| Job |
Every record below should be copied exactly, with the pictures left out.

Dataset entries
☆ ☆ ☆ ☆ ☆

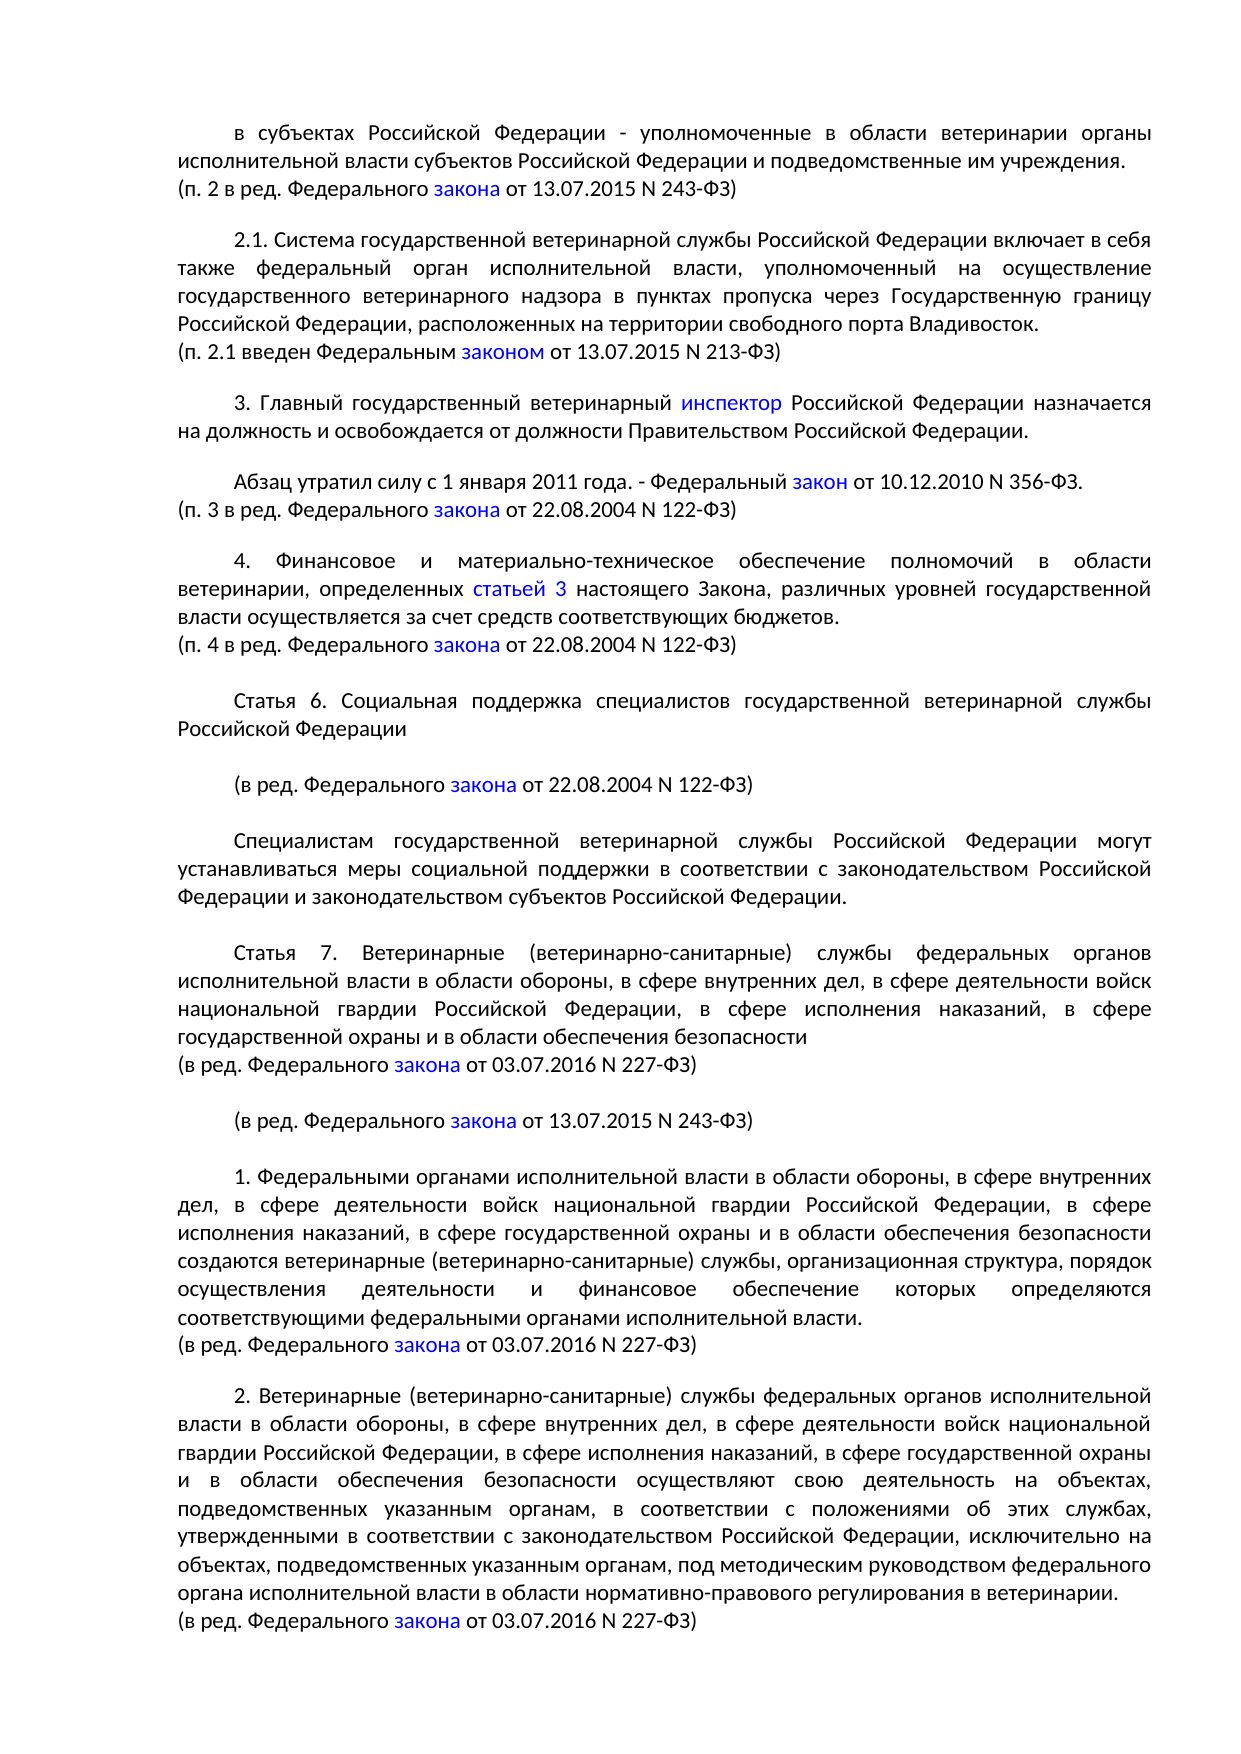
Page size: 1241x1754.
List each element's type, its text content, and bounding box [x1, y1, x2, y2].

text 1. Федеральными органами исполнительной власти в области обороны, в сфере внутренних дел, в сфере деятельности войск национальной гвардии Российской Федерации, в сфере исполнения наказаний, в сфере государственной охраны и в области обеспечения безопасности создаются ветеринарные (ветеринарно-санитарные) службы, организационная структура, порядок осуществления деятельности и финансовое обеспечение которых определяются соответствующими федеральными органами исполнительной власти. [177, 1162, 1152, 1331]
text Абзац утратил силу с 1 января 2011 года. - Федеральный закон от 10.12.2010 N 356-ФЗ. [177, 467, 1152, 495]
text (п. 2 в ред. Федерального закона от 13.07.2015 N 243-ФЗ) [177, 174, 1152, 202]
text в субъектах Российской Федерации - уполномоченные в области ветеринарии органы исполнительной власти субъектов Российской Федерации и подведомственные им учреждения. [177, 118, 1152, 174]
text (в ред. Федерального закона от 03.07.2016 N 227-ФЗ) [177, 1331, 1152, 1359]
text 4. Финансовое и материально-техническое обеспечение полномочий в области ветеринарии, определенных статьей 3 настоящего Закона, различных уровней государственной власти осуществляется за счет средств соответствующих бюджетов. [177, 546, 1152, 630]
text (п. 3 в ред. Федерального закона от 22.08.2004 N 122-ФЗ) [177, 495, 1152, 523]
text Статья 7. Ветеринарные (ветеринарно-санитарные) службы федеральных органов исполнительной власти в области обороны, в сфере внутренних дел, в сфере деятельности войск национальной гвардии Российской Федерации, в сфере исполнения наказаний, в сфере государственной охраны и в области обеспечения безопасности [177, 938, 1152, 1050]
text 2.1. Система государственной ветеринарной службы Российской Федерации включает в себя также федеральный орган исполнительной власти, уполномоченный на осуществление государственного ветеринарного надзора в пунктах пропуска через Государственную границу Российской Федерации, расположенных на территории свободного порта Владивосток. [177, 225, 1152, 337]
text (п. 2.1 введен Федеральным законом от 13.07.2015 N 213-ФЗ) [177, 337, 1152, 365]
text (в ред. Федерального закона от 22.08.2004 N 122-ФЗ) [177, 770, 1152, 798]
text (в ред. Федерального закона от 13.07.2015 N 243-ФЗ) [177, 1106, 1152, 1134]
text Специалистам государственной ветеринарной службы Российской Федерации могут устанавливаться меры социальной поддержки в соответствии с законодательством Российской Федерации и законодательством субъектов Российской Федерации. [177, 826, 1152, 910]
text (в ред. Федерального закона от 03.07.2016 N 227-ФЗ) [177, 1606, 1152, 1634]
text 3. Главный государственный ветеринарный инспектор Российской Федерации назначается на должность и освобождается от должности Правительством Российской Федерации. [177, 388, 1152, 444]
text Статья 6. Социальная поддержка специалистов государственной ветеринарной службы Российской Федерации [177, 686, 1152, 742]
text (в ред. Федерального закона от 03.07.2016 N 227-ФЗ) [177, 1050, 1152, 1078]
text (п. 4 в ред. Федерального закона от 22.08.2004 N 122-ФЗ) [177, 630, 1152, 658]
text 2. Ветеринарные (ветеринарно-санитарные) службы федеральных органов исполнительной власти в области обороны, в сфере внутренних дел, в сфере деятельности войск национальной гвардии Российской Федерации, в сфере исполнения наказаний, в сфере государственной охраны и в области обеспечения безопасности осуществляют свою деятельность на объектах, подведомственных указанным органам, в соответствии с положениями об этих службах, утвержденными в соответствии с законодательством Российской Федерации, исключительно на объектах, подведомственных указанным органам, под методическим руководством федерального органа исполнительной власти в области нормативно-правового регулирования в ветеринарии. [177, 1382, 1152, 1606]
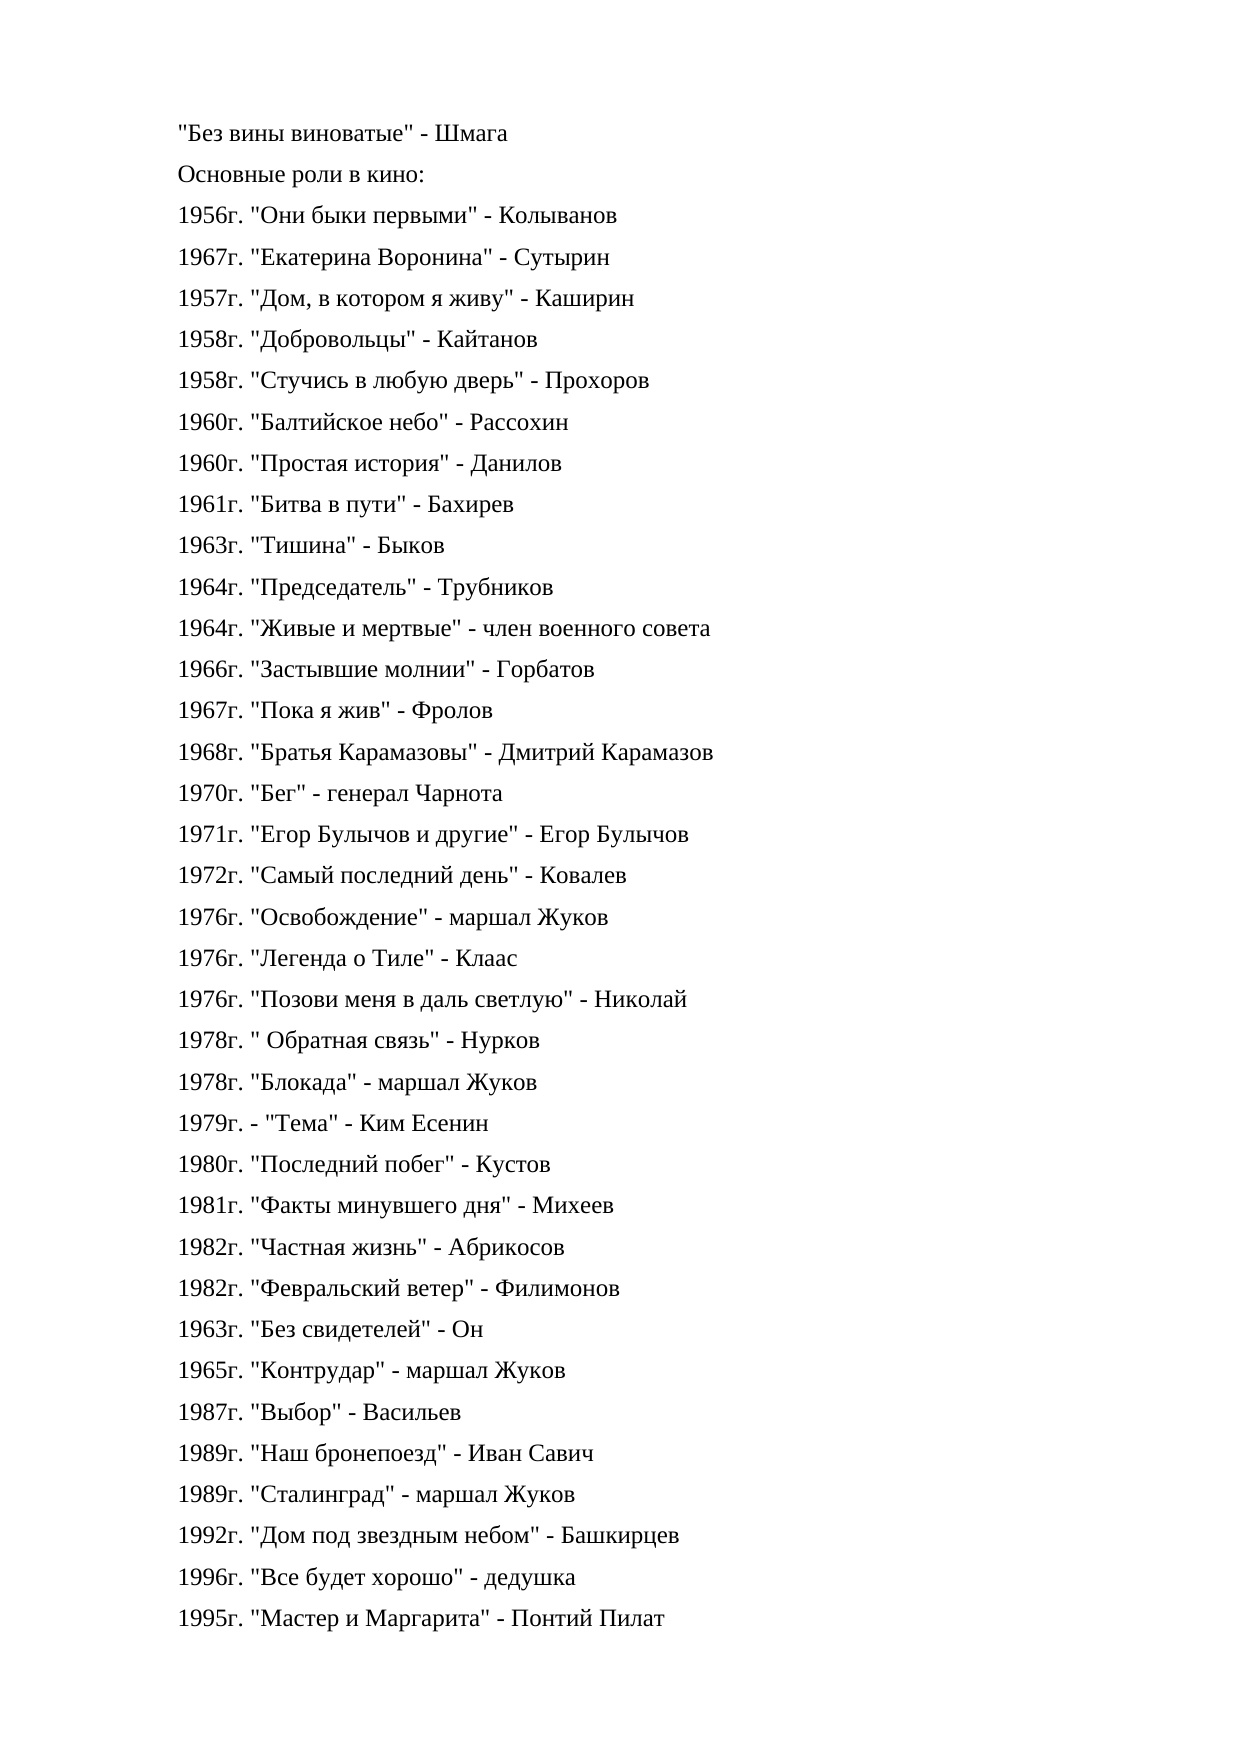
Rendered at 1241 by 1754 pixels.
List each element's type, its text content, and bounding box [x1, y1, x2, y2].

☆ ☆ ☆ ☆ ☆

| Task response |
Page size: 1241x1754.
List each element's type, its text content, and bounding box [x1, y1, x2, y2].

text 1. Федеральными органами исполнительной власти в области обороны, в сфере внутренних дел, в сфере деятельности войск национальной гвардии Российской Федерации, в сфере исполнения наказаний, в сфере государственной охраны и в области обеспечения безопасности создаются ветеринарные (ветеринарно-санитарные) службы, организационная структура, порядок осуществления деятельности и финансовое обеспечение которых определяются соответствующими федеральными органами исполнительной власти. [177, 1162, 1152, 1331]
text Абзац утратил силу с 1 января 2011 года. - Федеральный закон от 10.12.2010 N 356-ФЗ. [177, 467, 1152, 495]
text (п. 2 в ред. Федерального закона от 13.07.2015 N 243-ФЗ) [177, 174, 1152, 202]
text в субъектах Российской Федерации - уполномоченные в области ветеринарии органы исполнительной власти субъектов Российской Федерации и подведомственные им учреждения. [177, 118, 1152, 174]
text (в ред. Федерального закона от 03.07.2016 N 227-ФЗ) [177, 1331, 1152, 1359]
text 4. Финансовое и материально-техническое обеспечение полномочий в области ветеринарии, определенных статьей 3 настоящего Закона, различных уровней государственной власти осуществляется за счет средств соответствующих бюджетов. [177, 546, 1152, 630]
text (п. 3 в ред. Федерального закона от 22.08.2004 N 122-ФЗ) [177, 495, 1152, 523]
text Статья 7. Ветеринарные (ветеринарно-санитарные) службы федеральных органов исполнительной власти в области обороны, в сфере внутренних дел, в сфере деятельности войск национальной гвардии Российской Федерации, в сфере исполнения наказаний, в сфере государственной охраны и в области обеспечения безопасности [177, 938, 1152, 1050]
text 2.1. Система государственной ветеринарной службы Российской Федерации включает в себя также федеральный орган исполнительной власти, уполномоченный на осуществление государственного ветеринарного надзора в пунктах пропуска через Государственную границу Российской Федерации, расположенных на территории свободного порта Владивосток. [177, 225, 1152, 337]
text (п. 2.1 введен Федеральным законом от 13.07.2015 N 213-ФЗ) [177, 337, 1152, 365]
text (в ред. Федерального закона от 22.08.2004 N 122-ФЗ) [177, 770, 1152, 798]
text (в ред. Федерального закона от 13.07.2015 N 243-ФЗ) [177, 1106, 1152, 1134]
text Специалистам государственной ветеринарной службы Российской Федерации могут устанавливаться меры социальной поддержки в соответствии с законодательством Российской Федерации и законодательством субъектов Российской Федерации. [177, 826, 1152, 910]
text (в ред. Федерального закона от 03.07.2016 N 227-ФЗ) [177, 1606, 1152, 1634]
text 3. Главный государственный ветеринарный инспектор Российской Федерации назначается на должность и освобождается от должности Правительством Российской Федерации. [177, 388, 1152, 444]
text Статья 6. Социальная поддержка специалистов государственной ветеринарной службы Российской Федерации [177, 686, 1152, 742]
text (в ред. Федерального закона от 03.07.2016 N 227-ФЗ) [177, 1050, 1152, 1078]
text (п. 4 в ред. Федерального закона от 22.08.2004 N 122-ФЗ) [177, 630, 1152, 658]
text 2. Ветеринарные (ветеринарно-санитарные) службы федеральных органов исполнительной власти в области обороны, в сфере внутренних дел, в сфере деятельности войск национальной гвардии Российской Федерации, в сфере исполнения наказаний, в сфере государственной охраны и в области обеспечения безопасности осуществляют свою деятельность на объектах, подведомственных указанным органам, в соответствии с положениями об этих службах, утвержденными в соответствии с законодательством Российской Федерации, исключительно на объектах, подведомственных указанным органам, под методическим руководством федерального органа исполнительной власти в области нормативно-правового регулирования в ветеринарии. [177, 1382, 1152, 1606]
Rendered at 1241 by 1754 pixels.
List each element's type, its text content, and bounding box [x1, y1, x2, y2].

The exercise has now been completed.